Nach dem gleichen Prinzip wird noch heute Colatura di alici di Cetara produziert. Das Hafenstädtchen →Cetara liegt an der Amalfiküste in der Region Campania, rund 50km südlich von Neapel. Italienisch colatoio bezeichnet ein Sieb bzw einen Filter, die darunter austretende Flüssigkeit ist die colatura. Diese wird in große gläserne Ballons gefüllt, wo sie sich an der Sonne durch Verdunstung zu kräftiger Würze konzentriert. Das Konzentrat sickert ebenfalls ein zweites mal durch die eingesalzenen, vergorenen Fische (alici sind Sardellen), um noch mehr Geschmack aufzunehmen. Nach mehrmonatigem Verbleib in den Verdunstungsflaschen wird die nun dickflüssige, goldbraune Colatura durch Leinentücher gefiltert und zum Verkauf in Fläschchen abgefüllt. Dem erlesenen Inhalt entsprechend ähneln die Glasbehältnisse oft einem kunstvoll geblasenen Flakon für kostbares Parfüm.

Experimentelle Archäologie in der Küche

Den Luxus, der ihm nachgesagt wird, konnte sich Apicius offenbar gut leisten, obgleich nicht wirklich bekannt ist, woher sein stattlicher Wohlstand kam.

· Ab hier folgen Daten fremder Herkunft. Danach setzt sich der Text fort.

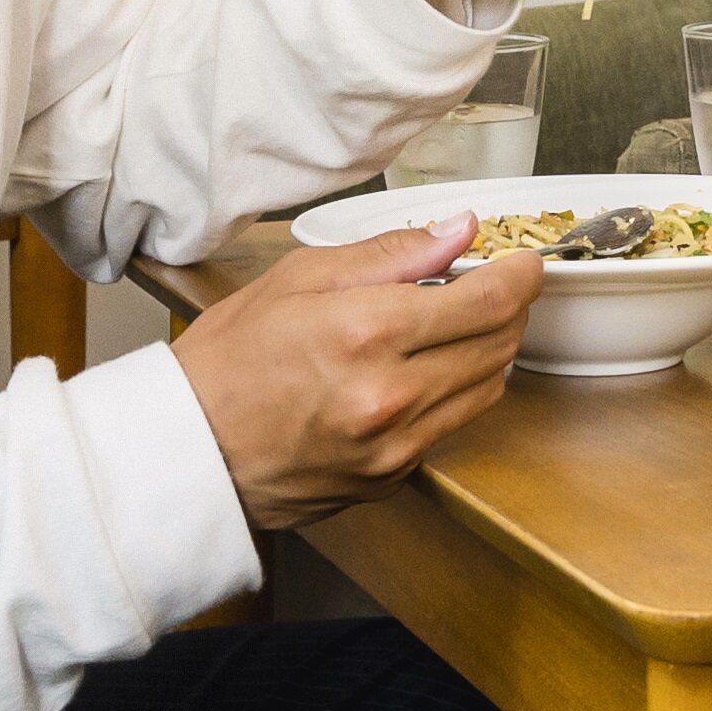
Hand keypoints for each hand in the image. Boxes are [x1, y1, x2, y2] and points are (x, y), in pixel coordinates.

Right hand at [173, 216, 540, 529]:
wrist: (185, 453)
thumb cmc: (226, 362)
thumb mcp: (297, 279)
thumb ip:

Der Philosoph Seneca, ein Zeitgenosse von Gavius und bekannt als moralisierender Prediger gegen die Ausschweifungen der reichen römischen Oberschicht, berichtet vom tragischen Ende des Feinschmeckers. Bei einem Kassensturz nach einer Serie von opulenten Gastmahlen soll Apicius entsetzt festgestellt haben, dass nur noch 10 Millionen Sesterzen übrig waren. Diese armselige Restsumme von umgerechnet etwa 20 Mio. Euro versetzte ihn offenbar in derart große Existenzangst, dass er sich mit einem Gifttrank das Leben nahm.

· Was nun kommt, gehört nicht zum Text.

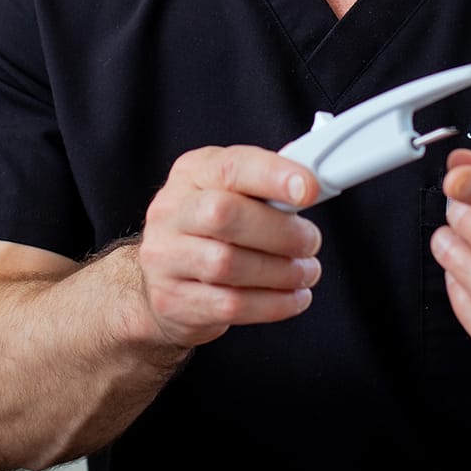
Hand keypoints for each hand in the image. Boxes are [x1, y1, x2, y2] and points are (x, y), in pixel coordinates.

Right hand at [135, 146, 322, 349]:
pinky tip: (292, 297)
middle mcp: (171, 212)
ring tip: (305, 272)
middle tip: (310, 242)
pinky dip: (273, 303)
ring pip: (227, 264)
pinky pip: (230, 305)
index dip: (272, 176)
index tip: (309, 189)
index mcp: (191, 173)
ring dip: (281, 272)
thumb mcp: (229, 192)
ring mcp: (166, 258)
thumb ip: (265, 187)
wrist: (160, 279)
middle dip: (281, 232)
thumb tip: (311, 188)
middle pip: (224, 215)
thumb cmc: (207, 230)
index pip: (230, 166)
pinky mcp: (174, 301)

Von modernen Kochbüchern unterscheidet sich De re coquinaria durch, wenn überhaupt vorhanden, nur sehr vage Angaben zu Mengen, Kochzeiten und Zubereitungstechniken. Manche Rezepte bestehen praktisch nur aus einer simplen Aufzählung der Zutaten, bei der oft selbst Imperative wie man nehme, schneide, koche, brate und ähnliches fehlen. Das macht, neben der Schwierigkeit, manche Zutaten überhaupt heute noch zu finden, ein Nachkochen recht kompliziert.

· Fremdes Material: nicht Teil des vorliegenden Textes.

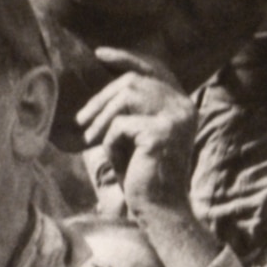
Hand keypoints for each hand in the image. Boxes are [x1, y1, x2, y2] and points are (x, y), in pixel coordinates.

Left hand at [77, 61, 200, 227]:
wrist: (159, 212)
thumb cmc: (144, 178)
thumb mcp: (136, 137)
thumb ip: (129, 111)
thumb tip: (105, 90)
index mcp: (182, 105)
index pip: (155, 68)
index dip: (127, 58)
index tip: (100, 54)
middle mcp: (184, 107)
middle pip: (134, 81)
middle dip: (102, 97)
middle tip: (82, 120)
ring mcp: (175, 118)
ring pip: (127, 96)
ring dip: (102, 117)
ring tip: (90, 138)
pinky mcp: (161, 133)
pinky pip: (121, 125)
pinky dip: (110, 142)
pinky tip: (115, 160)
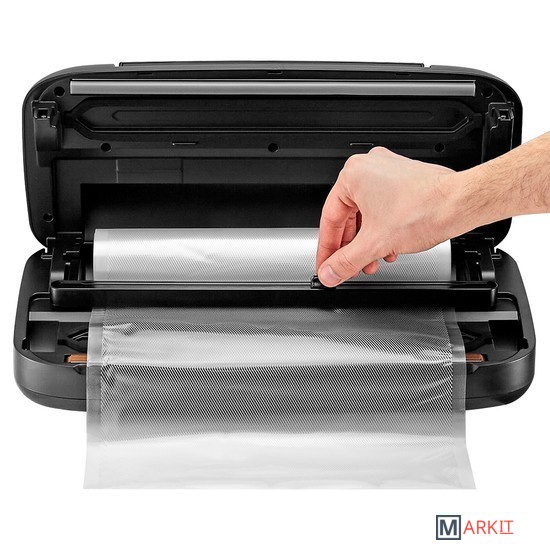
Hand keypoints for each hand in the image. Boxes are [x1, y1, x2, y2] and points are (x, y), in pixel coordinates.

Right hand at [316, 147, 457, 286]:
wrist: (461, 203)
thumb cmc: (425, 209)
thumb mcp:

Robert Maier hat im Anhang zu seiner Übersetzung dankenswerterweise eine kleinere Anzahl von Rezepten mit heute üblichen Angaben modernisiert.

Aber im großen Ganzen ist man, um möglichst authentisch apicianisch-römisch zu speisen, auf das Prinzip Versuch und Irrtum angewiesen.

Was ja aber durchaus auch einen vergnüglichen Reiz haben kann!

Und wie Kaiser Marcus Aurelius gut 100 Jahre nach Apicius feststellte:

 

De gustibus non est disputandum

über Geschmack lässt sich nicht streiten!